Shirky goes on to explain when ontological classification (as he called it) is a good strategy for organizing information. He speaks of bounded domains, which have formal categories, stable entities and clear edges. Participants in bounded domains may have an authoritative source of judgment and be expert users. And there is often coordination of users into a community where a common technical language emerges.

Notice that the definition of a bounded domain approximates that of a niche market. Therefore, as we move down the long tail into niche markets, as Chris Anderson shows is happening right now, we move into bounded domains. And in bounded domains, traditional taxonomy and information architecture become more and more important, because it’s within bounded domains that top-down classifications make most sense.

Taxonomies instruct and guide and web navigation tells a story. The value of IA is to help people understand the information in those niche markets by providing the context they need using these tools. In a sense IA has emerged as a response to a need for structuring information in those niche markets in the long tail.

Second Order Design

IA will increasingly become what could be called a second-order design activity. Instead of manipulating web pages or metadata directly, IA in the long tail is about giving people the tools they need to create their own context. It’s about facilitating great information experiences, if only indirectly.

Combining the different types of metadata with the structure mentioned above gives rise to a matrix, shown in Table 2. We can use this framework to consider new ways to provide context. Where would a thesaurus fit in? Where does the example from Mag.nolia.com mentioned above fit in? Is it possible to provide technically created structure to technically generated metadata? 
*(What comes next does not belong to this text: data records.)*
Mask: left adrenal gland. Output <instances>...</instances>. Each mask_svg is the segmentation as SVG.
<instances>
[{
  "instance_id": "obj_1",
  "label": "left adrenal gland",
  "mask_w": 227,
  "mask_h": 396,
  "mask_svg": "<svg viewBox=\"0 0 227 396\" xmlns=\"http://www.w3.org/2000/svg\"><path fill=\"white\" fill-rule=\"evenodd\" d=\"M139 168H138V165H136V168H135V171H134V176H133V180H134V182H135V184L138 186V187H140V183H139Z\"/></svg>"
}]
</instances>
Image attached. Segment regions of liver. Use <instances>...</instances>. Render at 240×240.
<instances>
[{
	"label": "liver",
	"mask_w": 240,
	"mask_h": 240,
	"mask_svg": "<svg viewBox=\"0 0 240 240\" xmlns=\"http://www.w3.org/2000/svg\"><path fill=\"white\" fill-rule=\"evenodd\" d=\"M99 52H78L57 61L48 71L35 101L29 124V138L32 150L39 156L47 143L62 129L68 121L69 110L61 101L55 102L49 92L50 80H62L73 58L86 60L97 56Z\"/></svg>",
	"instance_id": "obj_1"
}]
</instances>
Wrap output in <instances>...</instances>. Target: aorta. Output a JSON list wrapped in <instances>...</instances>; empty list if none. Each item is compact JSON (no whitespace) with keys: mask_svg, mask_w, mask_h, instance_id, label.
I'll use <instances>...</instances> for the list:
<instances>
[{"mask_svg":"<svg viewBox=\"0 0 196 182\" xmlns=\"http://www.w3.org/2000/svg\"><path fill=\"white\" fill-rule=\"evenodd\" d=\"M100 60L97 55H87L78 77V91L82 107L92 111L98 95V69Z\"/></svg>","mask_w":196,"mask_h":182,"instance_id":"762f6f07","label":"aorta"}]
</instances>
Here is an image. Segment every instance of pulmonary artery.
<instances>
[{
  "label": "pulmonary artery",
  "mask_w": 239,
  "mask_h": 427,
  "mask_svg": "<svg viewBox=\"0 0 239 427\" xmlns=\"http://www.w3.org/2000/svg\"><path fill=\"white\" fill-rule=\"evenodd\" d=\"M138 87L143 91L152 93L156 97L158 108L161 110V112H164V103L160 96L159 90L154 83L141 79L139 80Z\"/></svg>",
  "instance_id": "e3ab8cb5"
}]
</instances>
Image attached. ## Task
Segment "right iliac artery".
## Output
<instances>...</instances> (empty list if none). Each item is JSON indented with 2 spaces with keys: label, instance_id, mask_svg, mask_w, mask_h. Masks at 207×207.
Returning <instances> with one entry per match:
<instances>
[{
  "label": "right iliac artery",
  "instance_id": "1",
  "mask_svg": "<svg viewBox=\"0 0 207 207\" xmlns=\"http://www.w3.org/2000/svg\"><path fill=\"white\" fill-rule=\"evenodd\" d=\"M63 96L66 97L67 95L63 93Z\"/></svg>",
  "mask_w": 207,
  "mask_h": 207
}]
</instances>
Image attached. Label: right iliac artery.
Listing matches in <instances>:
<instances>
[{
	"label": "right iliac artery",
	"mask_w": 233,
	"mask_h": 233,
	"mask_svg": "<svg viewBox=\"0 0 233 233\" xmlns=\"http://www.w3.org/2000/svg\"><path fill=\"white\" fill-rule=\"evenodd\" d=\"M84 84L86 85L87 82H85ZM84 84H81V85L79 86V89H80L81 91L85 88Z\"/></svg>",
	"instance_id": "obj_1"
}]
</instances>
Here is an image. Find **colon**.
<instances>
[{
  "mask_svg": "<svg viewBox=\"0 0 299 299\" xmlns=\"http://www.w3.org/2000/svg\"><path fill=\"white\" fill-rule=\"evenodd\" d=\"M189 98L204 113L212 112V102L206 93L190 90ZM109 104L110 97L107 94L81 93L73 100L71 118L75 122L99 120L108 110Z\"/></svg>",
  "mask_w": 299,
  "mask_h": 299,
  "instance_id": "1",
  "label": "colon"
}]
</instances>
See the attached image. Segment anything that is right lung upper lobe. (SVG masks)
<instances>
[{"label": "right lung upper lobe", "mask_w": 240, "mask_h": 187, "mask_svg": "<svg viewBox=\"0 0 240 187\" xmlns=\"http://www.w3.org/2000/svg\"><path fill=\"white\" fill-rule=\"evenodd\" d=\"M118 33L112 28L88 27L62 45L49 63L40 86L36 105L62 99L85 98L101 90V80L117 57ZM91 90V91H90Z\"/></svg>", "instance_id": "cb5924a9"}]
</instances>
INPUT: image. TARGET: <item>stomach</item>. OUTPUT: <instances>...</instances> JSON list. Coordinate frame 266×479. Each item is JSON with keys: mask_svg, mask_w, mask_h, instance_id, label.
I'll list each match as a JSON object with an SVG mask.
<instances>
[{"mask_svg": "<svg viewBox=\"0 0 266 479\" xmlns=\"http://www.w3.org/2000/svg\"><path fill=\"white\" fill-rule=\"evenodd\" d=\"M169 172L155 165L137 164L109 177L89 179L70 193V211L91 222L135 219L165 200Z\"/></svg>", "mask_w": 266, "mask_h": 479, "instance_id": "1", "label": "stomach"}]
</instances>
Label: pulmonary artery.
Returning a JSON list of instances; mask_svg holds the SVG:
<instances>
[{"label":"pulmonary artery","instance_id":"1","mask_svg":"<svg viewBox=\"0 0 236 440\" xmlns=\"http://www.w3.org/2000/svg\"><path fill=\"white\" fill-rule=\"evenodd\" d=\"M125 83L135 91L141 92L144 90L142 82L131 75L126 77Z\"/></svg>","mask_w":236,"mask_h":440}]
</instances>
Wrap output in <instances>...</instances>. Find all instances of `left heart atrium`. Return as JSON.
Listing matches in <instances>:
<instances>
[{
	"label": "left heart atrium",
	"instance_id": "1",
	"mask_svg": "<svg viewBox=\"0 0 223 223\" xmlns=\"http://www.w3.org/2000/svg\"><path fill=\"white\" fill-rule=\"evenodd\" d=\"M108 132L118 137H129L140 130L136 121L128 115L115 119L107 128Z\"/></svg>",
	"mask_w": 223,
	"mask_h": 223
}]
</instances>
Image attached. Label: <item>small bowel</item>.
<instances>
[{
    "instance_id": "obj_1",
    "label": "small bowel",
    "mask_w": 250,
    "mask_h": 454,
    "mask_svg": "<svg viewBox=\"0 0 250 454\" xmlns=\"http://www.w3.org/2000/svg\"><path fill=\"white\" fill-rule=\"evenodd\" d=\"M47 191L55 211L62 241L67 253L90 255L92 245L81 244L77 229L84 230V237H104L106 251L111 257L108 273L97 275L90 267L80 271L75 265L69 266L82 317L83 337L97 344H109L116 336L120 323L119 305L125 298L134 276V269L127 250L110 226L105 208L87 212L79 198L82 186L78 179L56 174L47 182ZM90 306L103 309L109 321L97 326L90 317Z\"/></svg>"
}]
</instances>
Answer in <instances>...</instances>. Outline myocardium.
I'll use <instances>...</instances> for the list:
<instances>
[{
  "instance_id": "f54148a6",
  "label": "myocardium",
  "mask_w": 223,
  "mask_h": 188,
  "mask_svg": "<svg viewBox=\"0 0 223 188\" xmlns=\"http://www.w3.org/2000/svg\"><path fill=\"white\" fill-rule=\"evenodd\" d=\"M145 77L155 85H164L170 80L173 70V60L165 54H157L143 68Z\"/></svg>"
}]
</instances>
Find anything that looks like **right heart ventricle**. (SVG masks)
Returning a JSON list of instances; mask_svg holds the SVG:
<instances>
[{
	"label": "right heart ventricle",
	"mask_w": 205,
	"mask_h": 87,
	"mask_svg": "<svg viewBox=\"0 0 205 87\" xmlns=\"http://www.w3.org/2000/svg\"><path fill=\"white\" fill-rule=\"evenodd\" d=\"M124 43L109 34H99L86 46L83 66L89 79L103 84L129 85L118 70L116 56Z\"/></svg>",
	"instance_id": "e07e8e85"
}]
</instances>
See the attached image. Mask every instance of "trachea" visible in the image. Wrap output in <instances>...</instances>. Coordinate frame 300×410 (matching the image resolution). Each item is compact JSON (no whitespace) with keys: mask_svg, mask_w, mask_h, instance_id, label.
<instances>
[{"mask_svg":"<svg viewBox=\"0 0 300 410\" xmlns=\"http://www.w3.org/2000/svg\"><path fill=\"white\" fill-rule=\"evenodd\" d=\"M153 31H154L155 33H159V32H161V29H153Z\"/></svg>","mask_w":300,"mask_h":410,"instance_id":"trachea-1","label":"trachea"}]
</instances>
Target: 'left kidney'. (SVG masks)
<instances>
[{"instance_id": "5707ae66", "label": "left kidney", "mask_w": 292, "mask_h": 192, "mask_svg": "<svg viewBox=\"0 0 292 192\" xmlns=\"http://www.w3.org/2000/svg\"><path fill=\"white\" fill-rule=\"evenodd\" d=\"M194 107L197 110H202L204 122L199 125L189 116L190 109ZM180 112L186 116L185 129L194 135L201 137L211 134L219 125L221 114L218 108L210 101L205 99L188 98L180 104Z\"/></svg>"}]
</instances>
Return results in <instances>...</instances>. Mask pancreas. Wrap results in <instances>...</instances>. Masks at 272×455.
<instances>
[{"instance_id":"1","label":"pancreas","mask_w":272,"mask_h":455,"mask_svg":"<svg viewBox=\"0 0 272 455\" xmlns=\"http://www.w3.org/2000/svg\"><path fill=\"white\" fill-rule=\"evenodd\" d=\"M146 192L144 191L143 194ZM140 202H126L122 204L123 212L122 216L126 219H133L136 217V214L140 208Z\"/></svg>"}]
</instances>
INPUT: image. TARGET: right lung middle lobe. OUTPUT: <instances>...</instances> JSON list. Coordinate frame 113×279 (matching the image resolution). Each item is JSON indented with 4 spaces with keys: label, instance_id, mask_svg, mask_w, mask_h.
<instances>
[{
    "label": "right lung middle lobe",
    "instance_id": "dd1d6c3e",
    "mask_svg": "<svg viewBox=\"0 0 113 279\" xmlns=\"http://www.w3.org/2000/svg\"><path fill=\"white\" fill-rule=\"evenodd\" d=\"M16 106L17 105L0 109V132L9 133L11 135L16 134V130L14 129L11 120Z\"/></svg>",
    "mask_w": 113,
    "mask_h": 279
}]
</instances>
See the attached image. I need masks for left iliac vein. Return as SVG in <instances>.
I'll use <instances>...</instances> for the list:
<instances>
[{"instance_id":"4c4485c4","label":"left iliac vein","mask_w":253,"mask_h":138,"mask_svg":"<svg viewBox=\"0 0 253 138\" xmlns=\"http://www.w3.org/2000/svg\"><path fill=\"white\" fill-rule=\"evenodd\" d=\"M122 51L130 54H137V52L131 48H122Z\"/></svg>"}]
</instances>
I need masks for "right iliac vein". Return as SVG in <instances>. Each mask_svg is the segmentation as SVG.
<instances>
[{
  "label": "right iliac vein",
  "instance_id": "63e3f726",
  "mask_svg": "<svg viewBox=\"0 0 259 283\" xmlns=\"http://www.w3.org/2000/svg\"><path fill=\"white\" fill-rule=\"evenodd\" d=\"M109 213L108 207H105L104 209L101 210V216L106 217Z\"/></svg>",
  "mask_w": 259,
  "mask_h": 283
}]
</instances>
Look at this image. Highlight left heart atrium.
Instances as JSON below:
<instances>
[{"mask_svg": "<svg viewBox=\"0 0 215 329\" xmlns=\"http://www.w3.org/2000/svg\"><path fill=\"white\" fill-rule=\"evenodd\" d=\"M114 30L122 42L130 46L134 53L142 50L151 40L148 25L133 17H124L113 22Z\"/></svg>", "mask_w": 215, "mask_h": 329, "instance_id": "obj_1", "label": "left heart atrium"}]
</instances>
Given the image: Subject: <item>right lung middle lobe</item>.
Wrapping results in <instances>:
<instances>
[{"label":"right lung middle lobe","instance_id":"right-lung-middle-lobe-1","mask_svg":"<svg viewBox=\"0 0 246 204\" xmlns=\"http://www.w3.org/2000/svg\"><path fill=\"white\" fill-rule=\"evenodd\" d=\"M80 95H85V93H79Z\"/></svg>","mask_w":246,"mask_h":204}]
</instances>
Table 2. A matrix for considering different ways to provide context 
Source Structure
User-created Technically created Owner-created
User-generated

?

?

?

Technically generated

?

?

?

Owner-generated

?

?

?

The point is that designing navigation for the long tail calls for any and all types of sources of metadata and all types of structure to provide context. It’s not about one or the other, but about what’s right for the situation. In some situations, a traditional taxonomy may be the best thing; in others, tagging works great. A mix is needed, and those practicing IA will have to experts in them all.

Resources Mentioned in the Article

Anderson, C. (2006). The long tail. New York: Hyperion.

Shirky, C. (2005). Ontology is overrated. Retrieved October 26, 2007, from www.shirky.com/writings /ontology_overrated.html.